In 1975 Jane was diagnosed with leukemia. Doctors gave her five years to live; Jane defied them by living six and a half years. Throughout that time only a handful of insiders knew of her affliction, including band mate and boyfriend Donnie Walsh. ““We kept it pretty quiet,” he maintains. “We had a wonderful time when we were together. It was weird because when we got together she was dying. She knew she was dying. So we kind of lived for the moment. We had a great time together and played a lot of great music together. You kind of put it out of your mind but you know it’s coming. And then it comes.” On tour out west in 1981, Jane was stricken in the leg and had to return to Toronto for treatment. Stoically she continued to perform with the band around Toronto though she toured less frequently. “I don’t know how she did it, how she managed to get up her strength for that,” notes Dorothy Vasey. “She never let on that she was sick.”

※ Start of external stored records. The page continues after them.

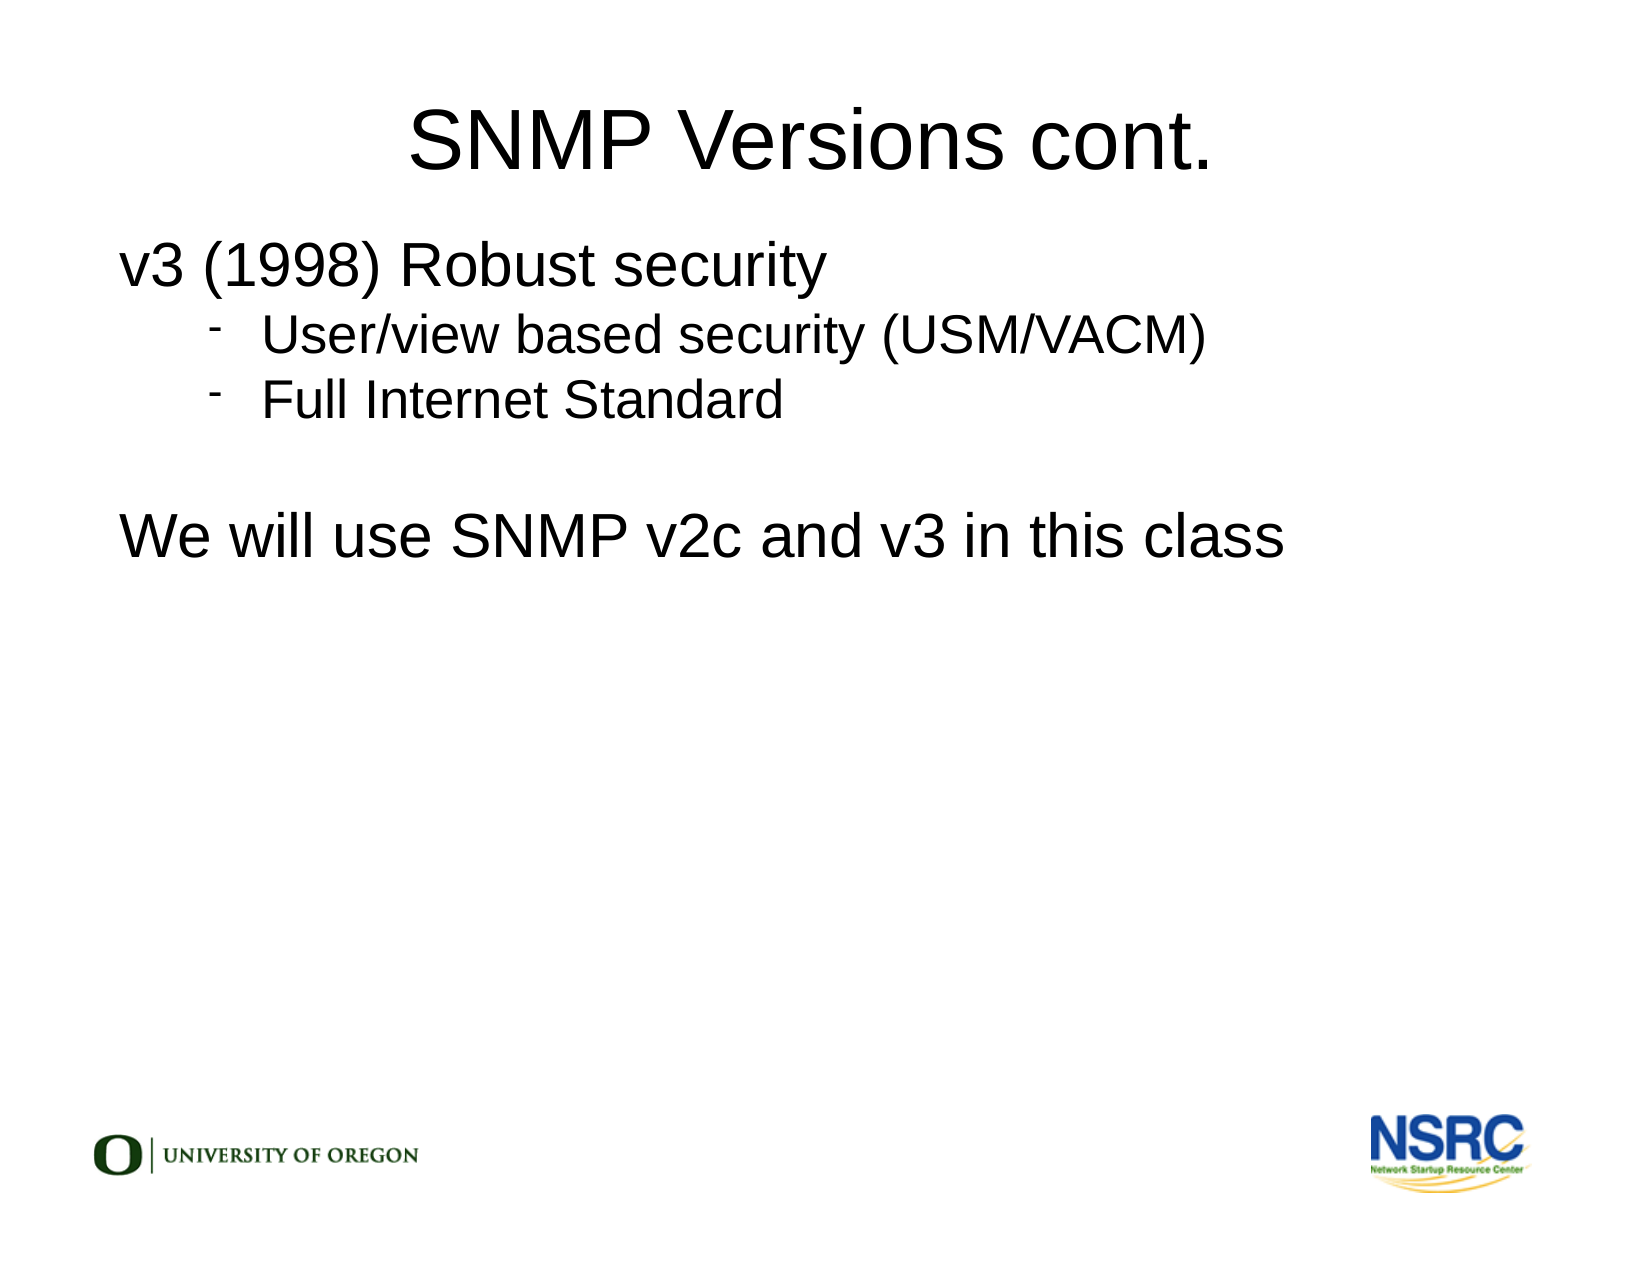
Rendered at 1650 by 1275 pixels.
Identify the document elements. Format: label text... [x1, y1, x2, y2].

text_box SNMP Versions cont. [133, 58, 1491, 213]
picture [92, 1133, 420, 1177]
picture [1371, 1114, 1532, 1193]
text_box v3 (1998) Robust security User/view based security (USM/VACM) Full Internet Standard We will use SNMP v2c and v3 in this class [119, 224, 1511, 1147]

Jane’s last public performance was backing up blues great Eddie ‘Cleanhead’ Vinson at Toronto’s Brunswick Hotel in January 1982. Frail and exhausted from her treatment Jane nonetheless amazed everyone in the audience, including Vinson, with her virtuosity and strength. Jane died at home in Toronto on July 6, 1982. The music world mourned her loss. Tributes were given in every newspaper and news program across Canada. Brandon University established a scholarship for piano performance in Jane’s instigated by her parents and endowed from an all-star benefit by the Toronto blues community that had embraced Jane.
“I still have all her records and tapes and I still listen to them,” says Dorothy Vasey with pride.